Sgt. Howard Morris, with the Air Force in northeastern India, was among the dozen or so Bonackers who sent a Christmas card that week; his showed a cartoon G.I. surrounded by a harem of beguiling women. “I can imagine what a perfect Christmas will be spent in East Hampton,” Morris wrote, wistfully. “Next year I’m hoping that it will be different. Oh, well. I’ll think of you all while I eat my dinner this year in Assam.”
Sometimes the soldiers complained about the efficacy of this newsprint telegraph. Wrote Sgt. Morris in India, "Have you been sending my Star to me? I haven’t had a copy since I came to India and am very homesick for one.” You can hear near-desperation in the repeated and mounting pleading from the editor, in reply, that the men needed to send their new addresses when they were transferred to a new station: “ALL WE NEED is the address and the Stars go out of East Hampton with a fair chance of reaching men in service. But if we don’t have the addresses we NO CAN DO.”
It wasn’t all mess-hall jokes and innuendos about pretty Parisian girls, of course. Too frequently the boys learned from the latest Star of the death of an old classmate: “Since the news was received last week that Chief Machinist’s Mate Andrew ‘Junie’ Gilbride was missing after the sinking of the cruiser Juneau in the Solomon Islands area, we have heard many expressions of regret.” The Juneau was sunk by Japanese torpedoes during the Naval Battle of Guadalcanal on November 13, 1942; according to the Long Island Collection at the East Hampton Library, 43 Bonackers died in service during the war. Junie was from Sag Harbor.
Some of the soldiers wrote home with poignancy. “I’m afraid that I wasn’t born under a lucky star as I can’t seem to run into anyone from home,” wrote Boatswain’s Mate First Class Bob Flynn. “I read in The Star where all of the boys are running into other boys they know; maybe some day I will be lucky. It was just about a year ago that I was home — it seems like ages ago. If we are lucky we should be back in time for the summer — that is, if we are lucky. I imagine the old town must be dead right now. I remember how surprised I was when I was home, for there wasn’t a soul around. After seeing hot weather continually for the last year it would be a pleasure to see snow again.”

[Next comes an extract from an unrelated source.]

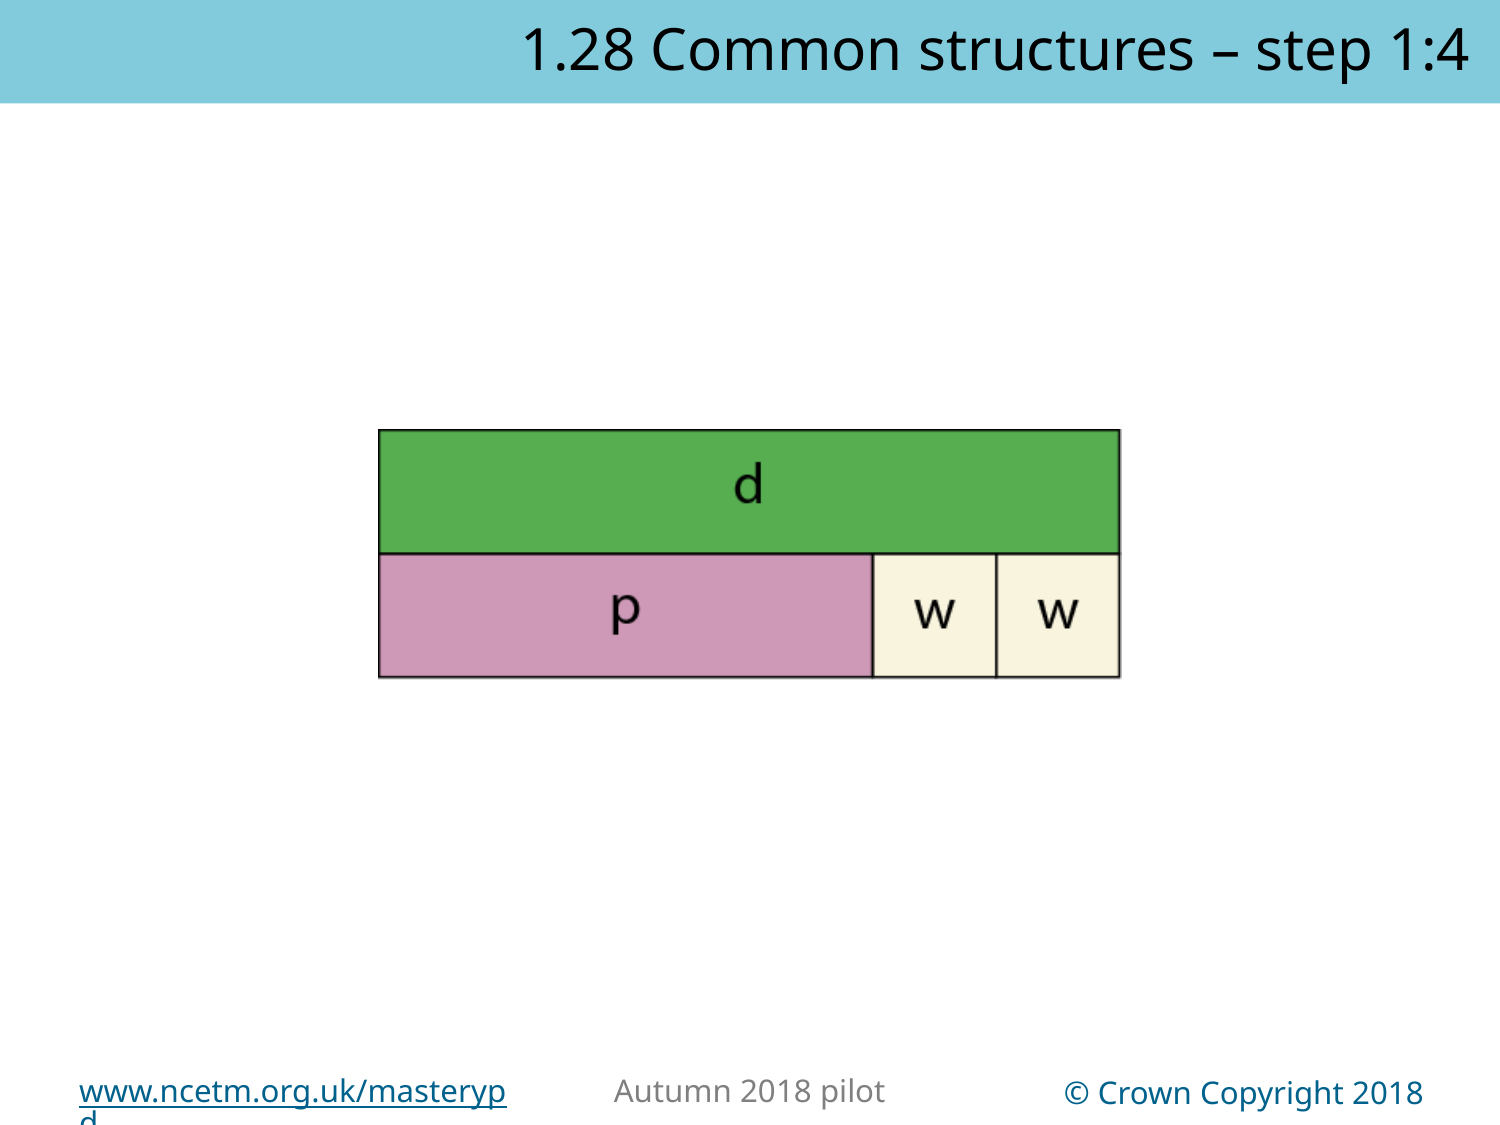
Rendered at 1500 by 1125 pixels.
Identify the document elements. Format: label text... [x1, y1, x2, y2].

picture [378, 429, 1122, 701]
list 1.28 Common structures – step 1:4 [0, 0, 1500, 104]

And not infrequently the awe at their great and terrible purpose rings through. Lieutenant Charles Osborne, with the Air Force, wrote at length from Italy in 1944. “I’d like to be able to tell you some of the things I have seen since I started flying Liberators in combat but I can’t. I’ve seen the cities of Vienna, Budapest, Bucharest, and Belgrade from altitudes, plus several other minor places, but that’s about all that can be said.”